NIST unveils strategic vision for AI safety work

The Commerce Department released guidance for the operations of the  AI Safety Institute, run out of the National Institute of Standards and Technology.

The Commerce Department released guidance for the operations of the AI Safety Institute, run out of the National Institute of Standards and Technology. J. Stoughton/NIST

The AI Safety Institute will work to establish artificial intelligence testing metrics and standards as detailed by a new guiding document.

The U.S. Department of Commerce released a guiding document Tuesday for operations of its AI Safety Institute, run out of the National Institute of Standards and Technology. The institute was created in November 2023 to support the mandates given to the Department of Commerce under President Joe Biden’s October 2023 executive order.

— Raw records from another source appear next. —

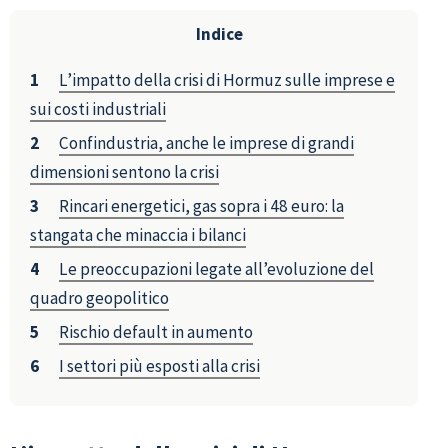
Indice
L’impatto della crisi di Hormuz sulle imprese e
sui costi industriali
Confindustria, anche le imprese di grandi
dimensioni sentono la crisi
Rincari energetici, gas sopra i 48 euro: la
stangata che minaccia i bilanci
Le preoccupazioni legate all’evoluzione del
quadro geopolitico
Rischio default in aumento
I settori più esposti alla crisi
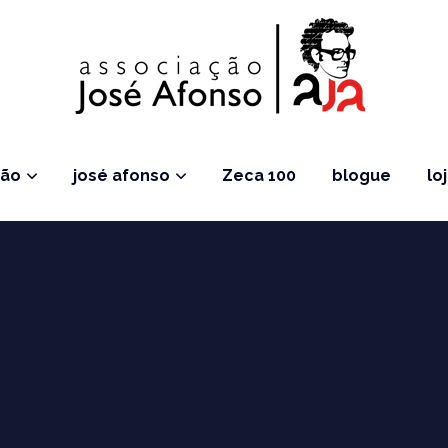
ção
josé afonso
Zeca 100
blogue
lo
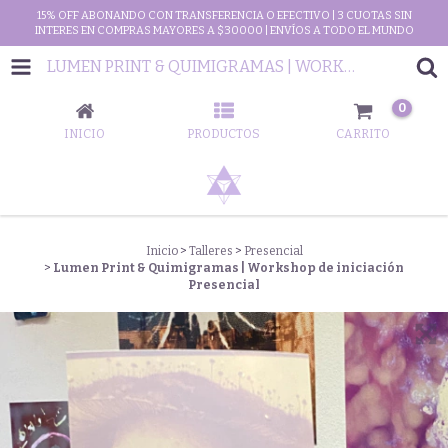
15% OFF ABONANDO CON TRANSFERENCIA O EFECTIVO | 3 CUOTAS SIN
INTERES EN COMPRAS MAYORES A $30000 | ENVÍOS A TODO EL MUNDO
LUMEN PRINT & QUIMIGRAMAS | WORKSHOP DE INICIACIÓN PRESENCIAL
0
INICIO
PRODUCTOS
CARRITO
Inicio
>
Talleres
>
Presencial
>
Lumen Print & Quimigramas | Workshop de iniciación
Presencial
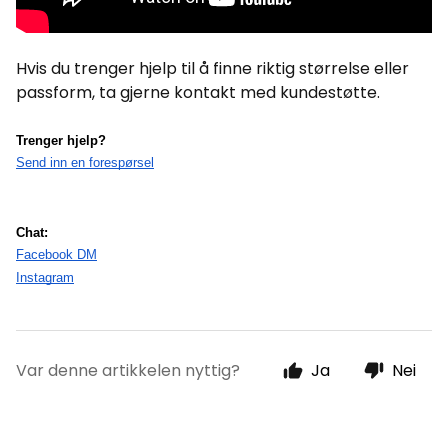
Hvis du trenger hjelp til å finne riktig størrelse eller
passform, ta gjerne kontakt med kundestøtte.
Trenger hjelp?
Send inn en forespørsel
Chat:
Facebook DM
Instagram
Var denne artikkelen nyttig?
Ja
Nei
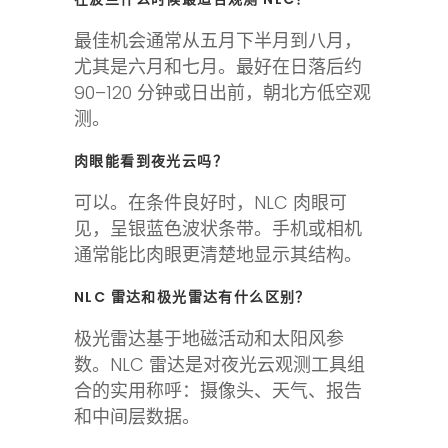
最佳机会通常从五月下半月到八月，
尤其是六月和七月。最好在日落后约
90–120 分钟或日出前，朝北方低空观
测。
肉眼能看到夜光云吗？
可以。在条件良好时，NLC 肉眼可
见，呈银蓝色波状条带。手机或相机
通常能比肉眼更清楚地显示其结构。
NLC 雷达和极光雷达有什么区别？
极光雷达基于地磁活动和太阳风参
数。NLC 雷达是对夜光云观测工具组
合的实用称呼：摄像头、天气、报告
和中间层数据。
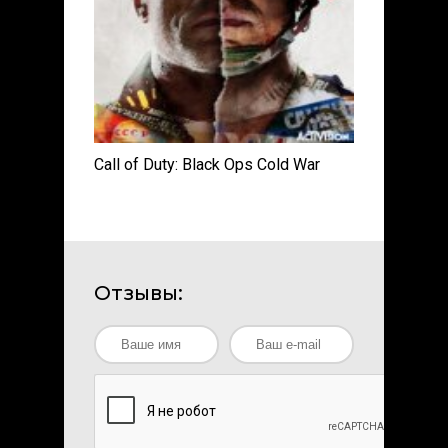
Call of Duty: Black Ops Cold War
Отзывы:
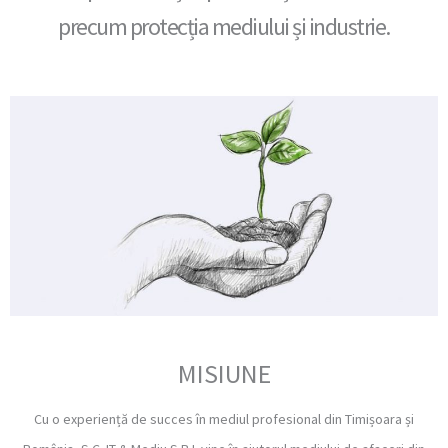
precum protecția mediului și industrie.
MISIUNE
Cu o experiență de succes în mediul profesional din Timișoara și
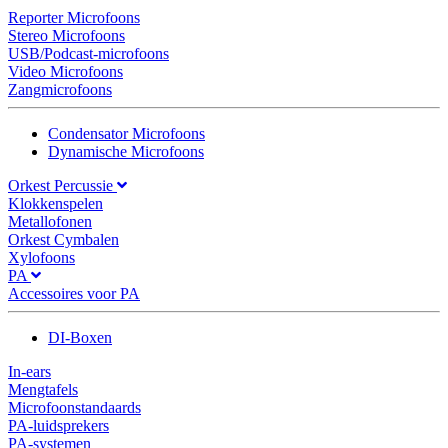
Reporter Microfoons
Stereo Microfoons
USB/Podcast-microfoons
Video Microfoons
Zangmicrofoons
Condensator Microfoons
Dynamische Microfoons
Orkest Percussie
Klokkenspelen
Metallofonen
Orkest Cymbalen
Xylofoons
PA
Accessoires voor PA
DI-Boxen
In-ears
Mengtafels
Microfoonstandaards
PA-luidsprekers
PA-systemen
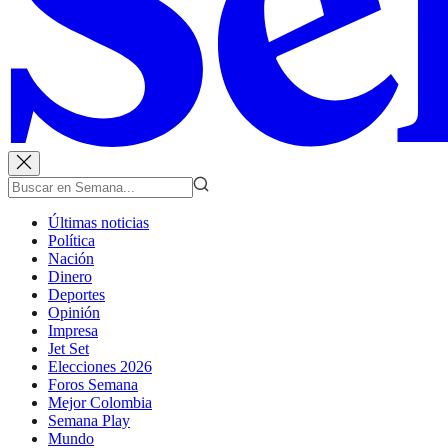
Últimas noticias
Política
Nación
Dinero
Deportes
Opinión
Impresa
Jet Set
Elecciones 2026
Foros Semana
Mejor Colombia
Semana Play
Mundo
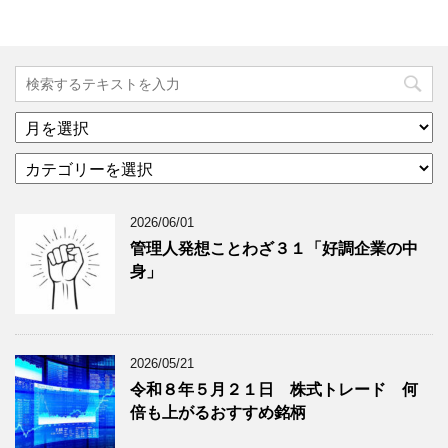
ア
ー
カ
カ
テ
イ
ゴ
ブ
2026/06/01
リ
年
ー
月
管理人発想ことわざ３１「好調企業の中
分
で
身」
類
ブ
で
ロ
ブ
グ
ロ
記
2026/05/21
グ
事
令和８年５月２１日 株式トレード 何
記
を
倍も上がるおすすめ銘柄
事
表
を
示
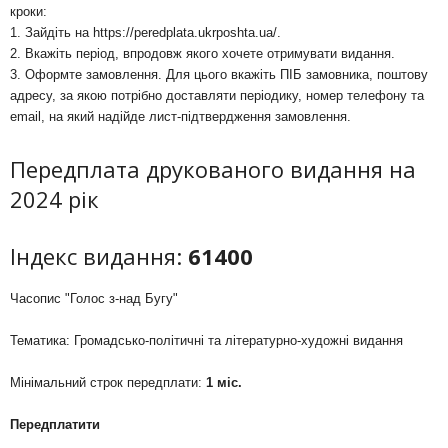
кроки:
1. Зайдіть на
https://peredplata.ukrposhta.ua/
.
2. Вкажіть період, впродовж якого хочете отримувати видання.
3. Оформте замовлення. Для цього вкажіть ПІБ замовника, поштову
адресу, за якою потрібно доставляти періодику, номер телефону та
email, на який надійде лист-підтвердження замовлення.
Передплата друкованого видання на
2024 рік
Індекс видання:
61400
Часопис "Голос з-над Бугу"
Тематика: Громадсько-політичні та літературно-художні видання
Мінімальний строк передплати:
1 міс.
Передплатити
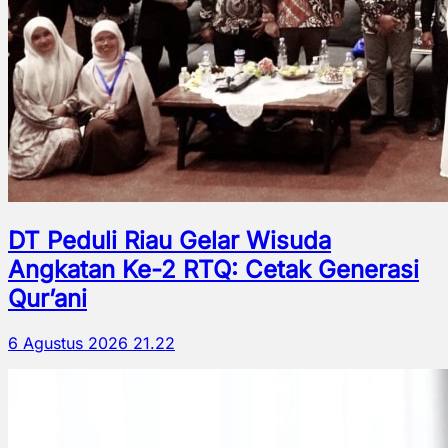
DT Peduli Riau Gelar Wisuda
Angkatan Ke-2 RTQ: Cetak Generasi
Qur’ani
6 Agustus 2026 21.22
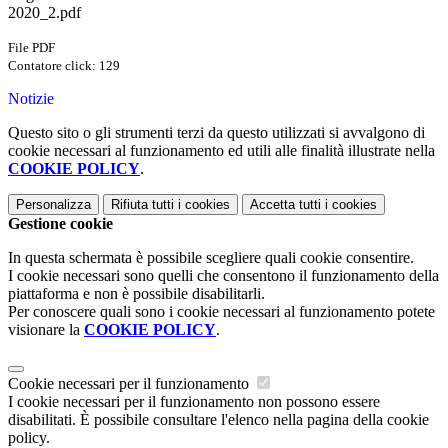
2020_2.pdf
File PDF
Contatore click: 129
Notizie
Questo sito o gli strumenti terzi da questo utilizzati si avvalgono di
cookie necessari al funzionamento ed utili alle finalità illustrate nella
COOKIE POLICY
.
Personalizza
Rifiuta tutti
i cookies
Accetta tutti
i cookies
Gestione cookie
In questa schermata è possibile scegliere quali cookie consentire.
I cookie necessari sono quelli che consentono il funzionamento della
piattaforma e non è possibile disabilitarli.
Per conoscere quali sono i cookie necessari al funzionamento potete
visionare la
COOKIE POLICY
.
Cookie necessari per il funzionamento
I cookie necessari per il funzionamento non possono essere
disabilitati. È possibile consultare l'elenco nella pagina della cookie
policy.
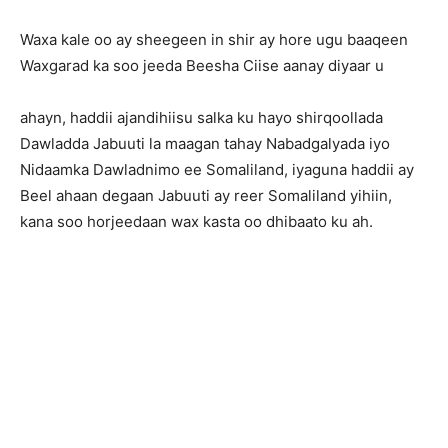
Waxa kale oo ay sheegeen in shir ay hore ugu baaqeen
Waxgarad ka soo jeeda Beesha Ciise aanay diyaar u
ahayn, haddii ajandihiisu salka ku hayo shirqoollada
Dawladda Jabuuti la maagan tahay Nabadgalyada iyo
Nidaamka Dawladnimo ee Somaliland, iyaguna haddii ay
Beel ahaan degaan Jabuuti ay reer Somaliland yihiin,
kana soo horjeedaan wax kasta oo dhibaato ku ah.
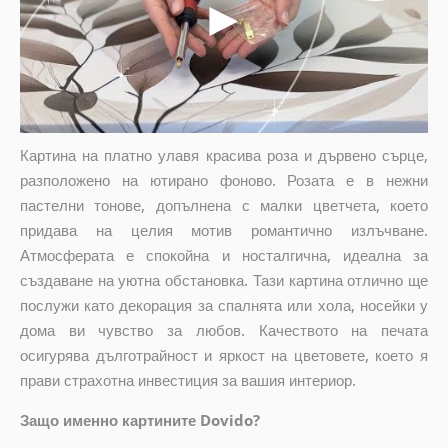
Картина на платно улавя красива роза и дървено сърце,
разположено на ютирано фоново. Розата е в нежни
пастелни тонове, допълнена с малки цветчета, което
придава на целия мотив романтично излъчване.
Атмосферата е спокойна и носталгична, идеална за
създаване на уютна обстановка. Тази картина отлично ще
послужи като декорация за спалнята или хола, носейки у
дома ви чувство за любов. Качеството на печата
осигурява дълготрайност и яркост на цветовете, което я
прави страхотна инвестиция за вашия интериор.
Защо именно картините Dovido?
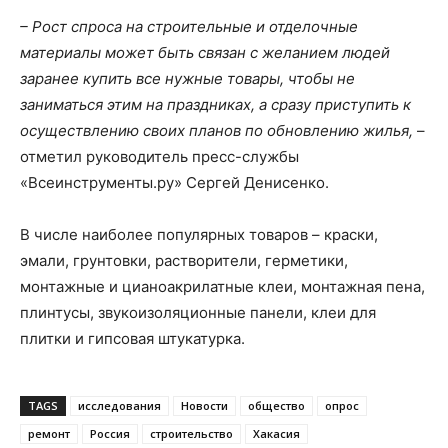
– Рост спроса на строительные и отделочные
материалы может быть связан с желанием людей
заранее купить все нужные товары, чтобы не
заниматься этим на праздниках, а сразу приступить к
осуществлению своих планов по обновлению жилья,
–
отметил руководитель пресс-службы
«Всеинструменты.ру» Сергей Денисенко.
В числе наиболее популярных товаров – краски,
эмали, грунтовки, растворители, герметики,
монтажные и цианоакрилатные клеи, монтажная пена,
плинтусы, звукоизоляционные панели, клеи для
плитки и гипсовая штукатурка.
TAGS
исследования
Новости
общество
опрос
ремонт
Россия
строительство
Хакасия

The new Strategic Vision contains three focal goals: advance the science of AI safety; articulate, demonstrate and disseminate the practices of AI safety; and support institutions and entities coordinating AI safety protocols.

“Safety breeds trust, trust provides confidence in adoption, and adoption accelerates innovation,” the Strategic Vision says.

A key challenge the Strategic Vision aims to confront is the lack of global standards and testing metrics to effectively evaluate safety in AI systems. It also looks to bring more coordinated global effort to developing testing and validation metrics for AI systems, as well as asking for national laboratory and other federal agency participation.

Conducting assessments, A/B testing and red teaming efforts in emerging systems to assess various security threats are among the methods the Strategic Visions champions to ensure AI systems are rights- and security-preserving prior to deployment.

Three overarching words — “possible,” “actionable,” and “sustainable” — will also serve as guiding principles in AISI’s ongoing work to better evaluate the societal impact of advanced AI systems.

The AISI will then work to further evangelize the methodologies and metric systems which arise from thoroughly testing fledgling AI technologies.. 

“AlSI’s projects may contribute to scientific reports, articles, guidance, and practices to help ensure that rigorous Al safety research, testing, and guidance inform major domestic Al safety legislation or policy,” the guidance reads.

Just last month the AISI added several new members to its leadership team.